My rating: 5 of 5 stars
I have no idea how this book can average 3/5 on Goodreads and 3.5/5 on Amazon. The Red Badge of Courage is one of many books that address fear in the face of death. Henry, a brand new and young soldier in the Civil War, doesn’t know how he will react to battle. When his regiment charges the enemy, Henry defects. He is ashamed, but through a variety of circumstances and enormous personal growth (we love this in our novels) becomes a hero among the soldiers of his regiment.
This book made popular the term ‘red badge of courage’ as it applies to an injury received in battle. It is recommended for all new Marine recruits because it examines how first-time soldiers, most who have never shot a rifle at another man much less killed someone, would feel thrown into battle. The main character, Henry, likely reacts as many of us would and many did, so most readers relate to his series of events.
Though published in 1895, this book remains an icon of American literature. It is a standard allusion in other writing (akin to ‘waiting for Godot’). To be considered educated, adults must read this book to fully understand other writing they’ll face. Not only the allusion to ‘red badge of courage’, but the need of warriors to appear brave in the face of battle, to claim courage as a means of bolstering their reputation and personal identity. We see it often in political figures. I can think of two (I’ll leave them unnamed, but you know who I mean) whose prowess in battle is questionable though they claimed the mantle of hero. It’s safe to say that mankind’s roots remained entangled with our battles, our courage, and our ability to be damaged and survive.

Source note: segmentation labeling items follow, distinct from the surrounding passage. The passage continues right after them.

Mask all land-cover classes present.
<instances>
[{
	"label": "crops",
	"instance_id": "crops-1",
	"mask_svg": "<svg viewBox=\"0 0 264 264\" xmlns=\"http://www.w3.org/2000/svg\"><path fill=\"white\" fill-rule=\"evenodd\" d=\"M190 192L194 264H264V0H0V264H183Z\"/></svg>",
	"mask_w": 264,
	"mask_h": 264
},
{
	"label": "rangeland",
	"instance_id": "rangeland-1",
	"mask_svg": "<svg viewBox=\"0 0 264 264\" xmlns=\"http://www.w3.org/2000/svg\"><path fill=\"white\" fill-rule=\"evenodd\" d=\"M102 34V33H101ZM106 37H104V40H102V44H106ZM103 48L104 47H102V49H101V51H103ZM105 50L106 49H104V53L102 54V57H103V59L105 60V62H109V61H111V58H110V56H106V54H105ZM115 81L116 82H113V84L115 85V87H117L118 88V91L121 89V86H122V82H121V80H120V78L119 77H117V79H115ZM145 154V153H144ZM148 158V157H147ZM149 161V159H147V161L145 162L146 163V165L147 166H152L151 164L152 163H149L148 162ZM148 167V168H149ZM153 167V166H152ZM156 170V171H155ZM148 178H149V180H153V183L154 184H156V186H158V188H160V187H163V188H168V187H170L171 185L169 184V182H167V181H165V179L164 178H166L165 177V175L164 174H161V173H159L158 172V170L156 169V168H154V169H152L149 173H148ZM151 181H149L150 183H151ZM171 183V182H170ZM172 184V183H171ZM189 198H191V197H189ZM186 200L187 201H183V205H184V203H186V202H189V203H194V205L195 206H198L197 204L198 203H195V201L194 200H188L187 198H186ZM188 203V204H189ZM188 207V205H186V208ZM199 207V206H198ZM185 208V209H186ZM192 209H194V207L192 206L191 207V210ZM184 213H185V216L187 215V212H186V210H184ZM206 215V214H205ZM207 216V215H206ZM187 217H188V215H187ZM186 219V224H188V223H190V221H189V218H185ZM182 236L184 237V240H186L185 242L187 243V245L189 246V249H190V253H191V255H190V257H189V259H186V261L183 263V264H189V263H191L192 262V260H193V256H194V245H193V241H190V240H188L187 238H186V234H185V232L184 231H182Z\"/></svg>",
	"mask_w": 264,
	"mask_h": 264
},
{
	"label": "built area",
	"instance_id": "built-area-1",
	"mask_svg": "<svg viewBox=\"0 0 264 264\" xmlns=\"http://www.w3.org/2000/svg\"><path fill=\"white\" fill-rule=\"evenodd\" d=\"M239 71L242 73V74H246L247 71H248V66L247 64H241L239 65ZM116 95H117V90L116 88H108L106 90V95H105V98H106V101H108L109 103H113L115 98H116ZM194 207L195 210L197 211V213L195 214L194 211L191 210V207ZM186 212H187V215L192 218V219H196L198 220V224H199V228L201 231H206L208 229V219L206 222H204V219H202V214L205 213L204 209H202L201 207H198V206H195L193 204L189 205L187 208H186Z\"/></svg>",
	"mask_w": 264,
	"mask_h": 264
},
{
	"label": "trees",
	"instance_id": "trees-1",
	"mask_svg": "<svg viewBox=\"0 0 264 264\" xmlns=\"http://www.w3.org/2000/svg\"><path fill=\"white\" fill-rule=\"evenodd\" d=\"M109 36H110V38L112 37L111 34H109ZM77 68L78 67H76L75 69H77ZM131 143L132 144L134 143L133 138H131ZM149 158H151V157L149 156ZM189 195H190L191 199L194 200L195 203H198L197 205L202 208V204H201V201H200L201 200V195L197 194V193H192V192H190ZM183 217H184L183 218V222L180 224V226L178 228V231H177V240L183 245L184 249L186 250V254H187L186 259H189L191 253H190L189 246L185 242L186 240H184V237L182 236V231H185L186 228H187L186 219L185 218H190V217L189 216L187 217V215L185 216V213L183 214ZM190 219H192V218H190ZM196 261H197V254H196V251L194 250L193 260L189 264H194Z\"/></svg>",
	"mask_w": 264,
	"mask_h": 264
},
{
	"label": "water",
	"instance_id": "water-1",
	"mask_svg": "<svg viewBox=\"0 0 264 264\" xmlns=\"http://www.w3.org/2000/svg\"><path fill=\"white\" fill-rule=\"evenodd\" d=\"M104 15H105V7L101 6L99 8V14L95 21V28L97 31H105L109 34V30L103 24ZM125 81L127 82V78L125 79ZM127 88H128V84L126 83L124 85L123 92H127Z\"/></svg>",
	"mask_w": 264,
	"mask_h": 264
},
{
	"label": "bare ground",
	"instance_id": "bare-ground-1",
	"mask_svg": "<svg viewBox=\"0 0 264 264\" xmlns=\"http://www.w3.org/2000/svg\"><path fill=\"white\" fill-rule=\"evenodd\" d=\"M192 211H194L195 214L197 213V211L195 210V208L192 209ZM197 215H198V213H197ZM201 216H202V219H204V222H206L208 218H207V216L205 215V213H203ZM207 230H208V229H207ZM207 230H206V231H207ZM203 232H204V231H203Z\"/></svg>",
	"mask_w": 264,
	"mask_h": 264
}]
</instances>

I guess relevancy to people dropped their rating. If we can’t relate to mind-numbing fear and how we would move forward under its influence, I suppose it would be considered ‘boring’ or ‘irrelevant’. To men, even if I may never face a circumstance where I must do the right thing even when every nerve in my body wants me to do something else, I think this book is important to read. How else would I understand the allusions to it in news articles and conversation?